The phrase “raga rock” was first used by a publicist for The Byrds, to describe their single Eight Miles High, but American music had already used the framework of Indian classical music by the time this shrewd publicist got to work (indeed, Robert Palmer points out in Rock & Roll: An Unruly History that Eight Miles High itself borrows a four-note transition from John Coltrane’s India).
Strains of India: The Doors performing in Frankfurt in 1968. Michael Ochs Archives/Getty Images
The term came to be regarded later as a disparagement—a lazy musician’s technique to exoticize his music; Orientalism at work. But there’s no doubt that some musicians intelligently pulled elements from Indian classical music into their compositions. Even leaving aside the most famous raga rocker—George Harrison—we have the memorable sitar riff underlying Paint it Black, giving the song its frenetic air; we have John McLaughlin and his Mahavishnu Orchestra; and from the Paul Butterfield Blues Band, we have guitarist Mike Bloomfield’s blazing improvisations on the scale of Bhairavi in the track East West.
Without question, my favourite example of raga rock is The End, the final track on The Doors’ self-titled album. The End is an ode of psychedelia, winding its forlorn way over nearly 12 minutes of Jim Morrison’s half-slurred, half-wailed Oedipal lyrics. Its tincture of raga comes from Robby Krieger, The Doors’ masterful guitarist.

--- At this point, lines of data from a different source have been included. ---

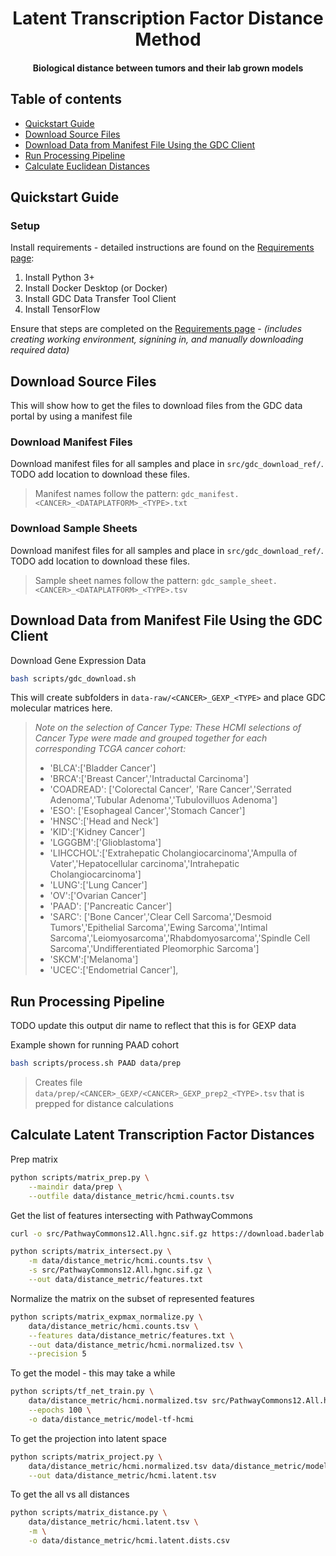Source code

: <h1 align="center">Latent Transcription Factor Distance Method</h1>
<h4 align="center">Biological distance between tumors and their lab grown models</h4>


## Table of contents
- [Quickstart Guide](#quickstart-guide)
- [Download Source Files](#download-source-files)
- [Download Data from Manifest File Using the GDC Client](#download-data-from-manifest-file-using-the-gdc-client)
- [Run Processing Pipeline](#run-processing-pipeline)
- [Calculate Euclidean Distances](#calculate-euclidean-distances)



## Quickstart Guide

### Setup

Install requirements - detailed instructions are found on the [Requirements page](doc/requirements.md):

1. Install Python 3+
2. Install Docker Desktop (or Docker)
3. Install GDC Data Transfer Tool Client
4. Install TensorFlow


Ensure that steps are completed on the [Requirements page](doc/requirements.md) - *(includes creating working environment, signining in, and manually downloading required data)*

## Download Source Files

This will show how to get the files to download files from the GDC data portal by using a manifest file

### Download Manifest Files

Download manifest files for all samples and place in `src/gdc_download_ref/`. TODO add location to download these files.

> Manifest names follow the pattern: `gdc_manifest.<CANCER>_<DATAPLATFORM>_<TYPE>.txt`

### Download Sample Sheets

Download manifest files for all samples and place in `src/gdc_download_ref/`. TODO add location to download these files.

> Sample sheet names follow the pattern: `gdc_sample_sheet.<CANCER>_<DATAPLATFORM>_<TYPE>.tsv`

## Download Data from Manifest File Using the GDC Client
Download Gene Expression Data
```bash
bash scripts/gdc_download.sh
```

This will create subfolders in `data-raw/<CANCER>_GEXP_<TYPE>` and place GDC molecular matrices here.

> *Note on the selection of Cancer Type: These HCMI selections of Cancer Type were made and grouped together for each corresponding TCGA cancer cohort:*
>
> + 'BLCA':['Bladder Cancer']
> + 'BRCA':['Breast Cancer','Intraductal Carcinoma']
> + 'COADREAD': ['Colorectal Cancer', 'Rare Cancer','Serrated Adenoma','Tubular Adenoma','Tubulovilluos Adenoma']
> + 'ESO': ['Esophageal Cancer','Stomach Cancer']
> + 'HNSC':['Head and Neck']
> + 'KID':['Kidney Cancer']
> + 'LGGGBM':['Glioblastoma']
> + 'LIHCCHOL':['Extrahepatic Cholangiocarcinoma','Ampulla of Vater','Hepatocellular carcinoma','Intrahepatic Cholangiocarcinoma']
> + 'LUNG':['Lung Cancer']
> + 'OV':['Ovarian Cancer']
> + 'PAAD': ['Pancreatic Cancer']
> + 'SARC': ['Bone Cancer','Clear Cell Sarcoma','Desmoid Tumors','Epithelial Sarcoma','Ewing Sarcoma','Intimal Sarcoma','Leiomyosarcoma','Rhabdomyosarcoma','Spindle Cell Sarcoma','Undifferentiated Pleomorphic Sarcoma']
> + 'SKCM':['Melanoma']
> + 'UCEC':['Endometrial Cancer'],


## Run Processing Pipeline
TODO update this output dir name to reflect that this is for GEXP data

Example shown for running PAAD cohort
```bash
bash scripts/process.sh PAAD data/prep
```

> Creates file `data/prep/<CANCER>_GEXP/<CANCER>_GEXP_prep2_<TYPE>.tsv` that is prepped for distance calculations

## Calculate Latent Transcription Factor Distances

Prep matrix
```bash
python scripts/matrix_prep.py \
    --maindir data/prep \
    --outfile data/distance_metric/hcmi.counts.tsv
```

Get the list of features intersecting with PathwayCommons
```bash
curl -o src/PathwayCommons12.All.hgnc.sif.gz https://download.baderlab.org/PathwayCommons/PC2/v12/PathwayCommons12.All.hgnc.sif.gz
```
```bash
python scripts/matrix_intersect.py \
    -m data/distance_metric/hcmi.counts.tsv \
    -s src/PathwayCommons12.All.hgnc.sif.gz \
    --out data/distance_metric/features.txt
```

Normalize the matrix on the subset of represented features
```bash
python scripts/matrix_expmax_normalize.py \
    data/distance_metric/hcmi.counts.tsv \
    --features data/distance_metric/features.txt \
    --out data/distance_metric/hcmi.normalized.tsv \
    --precision 5
```

To get the model - this may take a while
```bash
python scripts/tf_net_train.py \
    data/distance_metric/hcmi.normalized.tsv src/PathwayCommons12.All.hgnc.sif.gz \
    --epochs 100 \
    -o data/distance_metric/model-tf-hcmi
```

To get the projection into latent space
```bash
python scripts/matrix_project.py \
    data/distance_metric/hcmi.normalized.tsv data/distance_metric/model-tf-hcmi \
    --out data/distance_metric/hcmi.latent.tsv
```

To get the all vs all distances
```bash
python scripts/matrix_distance.py \
    data/distance_metric/hcmi.latent.tsv \
    -m \
    -o data/distance_metric/hcmi.latent.dists.csv
```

Like many musicians of his time, Krieger nurtured an avid interest in Indian classical music; in 1967, the year after The End was composed, he would even enrol for lessons at Ravi Shankar’s Kinnara School in Los Angeles.
For much of The End, Krieger’s guitar line stays resolutely behind Morrison’s vocals, so it is at its most hypnotic at the very outset of the song, when the lyrics have yet to begin. After a slight shudder of cymbals, and over a tambura-like drone, Krieger launches into the motif he plays with throughout the song: a meditative affair of both plaintive and shaken notes that remind me of the sound of a veena. It’s a simple line, and all the more haunting for its simplicity.
Further towards the song’s climax, Krieger begins to switch rapidly between his melody and his drone; concise licks of sound emerge from his guitar, reminiscent (as Peter Lavezzoli observed in his book Bhairavi) of the jhala style on the sitar. It isn’t just because of Krieger’s expert play, however, that I find The End’s raga rock so compelling. It’s because the guitar line fits so perfectly with the mood of the song, its agility and sobriety setting off Morrison’s air of restrained lunacy. The Indian classicism lends The End a certain grandeur, converting Morrison’s song into an aria of anguish. It’s a terrific effect, and without fail, it has me catching my breath every single time I listen to it.